_Problem set_.
A – Answer these questions about the forum thread on running CUDA's deviceQuery sample:
(i) Which laptop model does the second post name?
(ii) What number did cudaGetDeviceCount return when deviceQuery ran without optirun?
(iii) How many CUDA cores does the successful output list for the GeForce GTX 860M?
B – Write the next part of the forum thread about using CUDA on a Lenovo Y70 laptop, starting right after its final line.

_Passage for review_.
Motherboard on 7 Sep 2016

😕1

I don't know what was previously wrong, but I've tried running digits again, and it seems to be fine...

Can't reproduce the error...

Motherboard on 7 Sep 2016

I have pain a lot trying to use my GTX 860M in a Lenovo Y70 machine with i7 and intel integrated graphics card and one error is quite similar to the ones you are getting . I discover this regarding how to activate nvidia before any try to access to it thru drivers... Just for giving you ideas:

Just to open a possible solution path:
when I type: NVIDIA_CUDA-8.0_Samples/bin/x86_64/linux/release/deviceQuery, I get:

./deviceQuery Starting...

CUDA Device Query (Runtime API) version (CUDART static linking)

cudaGetDeviceCount returned 35
-> CUDA driver version is insufficient for CUDA runtime version
Result = FAIL

But if I try with $optirun NVIDIA_CUDA-8.0_Samples/bin/x86_64/linux/release/deviceQuery
the result is the one we want....
./deviceQuery Starting...

CUDA Device Query (Runtime API) version (CUDART static linking)

Detected 1 CUDA Capable device(s)

Device 0: "GeForce GTX 860M"
CUDA Driver Version / Runtime Version 8.0 / 8.0
CUDA Capability Major/Minor version number: 5.0
Total amount of global memory: 4044 MBytes (4240965632 bytes)
( 5) Multiprocessors, (128) CUDA Cores/MP: 640 CUDA Cores
GPU Max Clock rate: 1020 MHz (1.02 GHz)
Memory Clock rate: 2505 Mhz
Memory Bus Width: 128-bit
L2 Cache Size: 2097152 bytes
Maximum Texture Dimension Size (x,y,z) 1D=(65536), 2D=(65536, 65536), 3D=(4096, 4096, 4096)

_Items from a data source_.
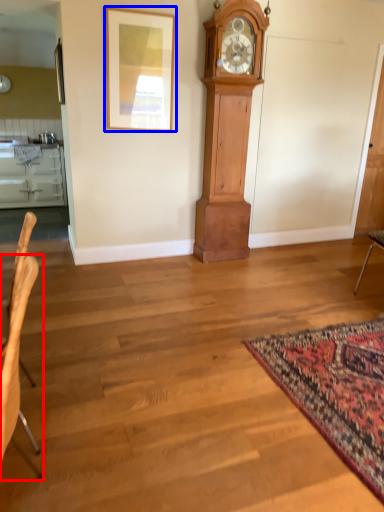
Question: Which object is closer to the camera taking this photo, chair (highlighted by a red box) or picture frame (highlighted by a blue box)?

Choices:
 (A) chair
 (B) picture frame

Answer: (A)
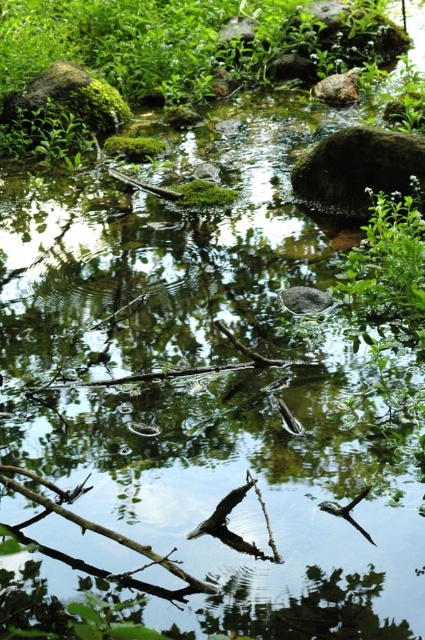
Who is higher up, green leafy plant at upper right or green mossy rock at upper left?

green mossy rock at upper left is above.

Is point (399, 204) farther from viewer compared to point (96, 81)?

No, it is not.

The width and height of the screenshot is (425, 640). In order to click on green leafy plant at upper right in this screenshot , I will do `click(387, 260)`.

Does green mossy rock at upper right appear under green mossy rock at upper left?

Indeed, green mossy rock at upper right is positioned under green mossy rock at upper left.

Which is above, green mossy rock at upper right or green mossy rock at upper left?

green mossy rock at upper left is above.

You are a GUI agent. You are given a task and a screenshot of the screen. Output one action in this format:
    pyautogui.click(x=<x>, y=<y>)
    Task: Click on the green mossy rock at upper right
    This screenshot has width=425, height=640.
    Given the screenshot: What is the action you would take?
    pyautogui.click(x=359, y=170)

At what (x,y) coordinates should I click in order to perform the action: click on green mossy rock at upper right. Please return your answer as a coordinate pair (x, y). The height and width of the screenshot is (640, 425). Looking at the image, I should click on (359, 170).

Does green leafy plant at upper right have a smaller size compared to green mossy rock at upper right?

Incorrect, green leafy plant at upper right is not smaller in size than green mossy rock at upper right.

Can you confirm if green leafy plant at upper right is wider than green mossy rock at upper right?

No, green leafy plant at upper right is not wider than green mossy rock at upper right.

Who is more distant from viewer, (376, 236) or (354, 154)?

Positioned behind is point (354, 154).

Where is `green leafy plant at upper right`? This screenshot has height=640, width=425. green leafy plant at upper right is located at coordinates (387, 260).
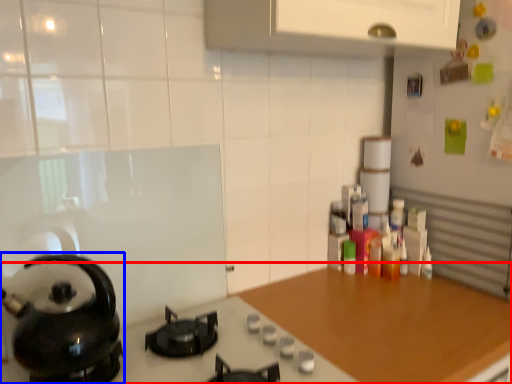
Question: Among these objects, which one is nearest to the camera, countertop (highlighted by a red box) or kitchen appliance (highlighted by a blue box)?

Choices:
 (A) countertop
 (B) kitchen appliance

Answer: (B)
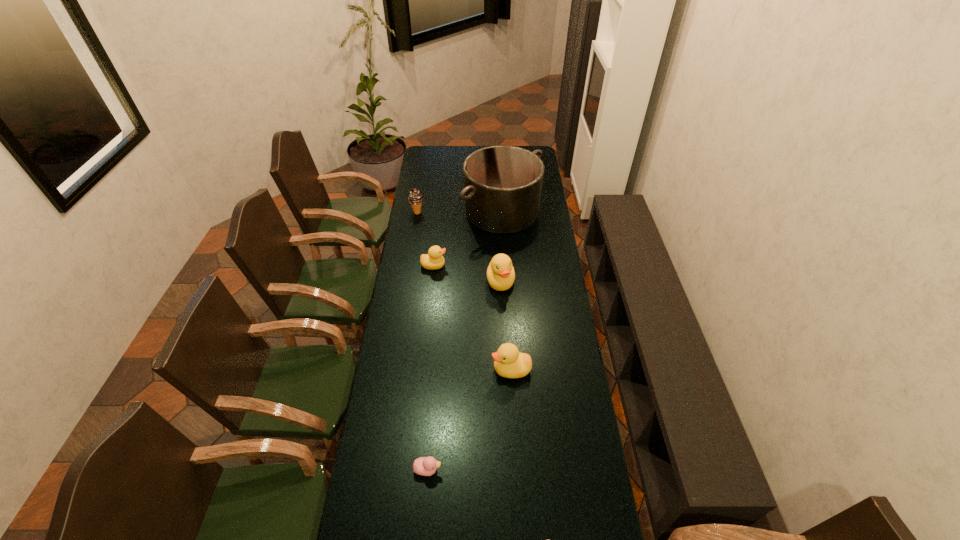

_Exercise results_.
A –
(i) Lenovo Y70
(ii) 35
(iii) 640

B –
Maximum Layered 1D Texture Size, (num) layers 1D=(16384), 2048 layers
Maximum Layered 2D Texture Size, (num) layers 2D=(16384, 16384), 2048 layers
Total amount of constant memory: 65536 bytes
Total amount of shared memory per block: 49152 bytes
Total number of registers available per block: 65536
Warp size: 32
Maximum number of threads per multiprocessor: 2048
Maximum number of threads per block: 1024
Max dimension size of a thread block (x,y,z): (1024, 1024, 64)
Max dimension size of a grid size (x,y,z): (2147483647, 65535, 65535)
Maximum memory pitch: 2147483647 bytes
Texture alignment: 512 bytes
Concurrent copy and kernel execution: Yes with 1 copy engine(s)
Run time limit on kernels: Yes
Integrated GPU sharing Host Memory: No
Support host page-locked memory mapping: Yes
Alignment requirement for Surfaces: Yes
Device has ECC support: Disabled
Device supports Unified Addressing (UVA): Yes
Device PCI Domain ID / Bus ID / location ID: 0 / 1 / 0
Compute Mode:
< Default (multiple host threads can use ::cudaSetDevice() with device simultaneously) >

deviceQuery, CUDA Driver = CUDART, CUDA Driver Version = 8.0, CUDA Runtime Version = 8.0, NumDevs = 1, Device0 = GeForce GTX 860M
Result = PASS

That make me think all my problems are related to the way I invoque programs . Now I'm investigating how to make it work with torch for recurrent neural networks but with GPU....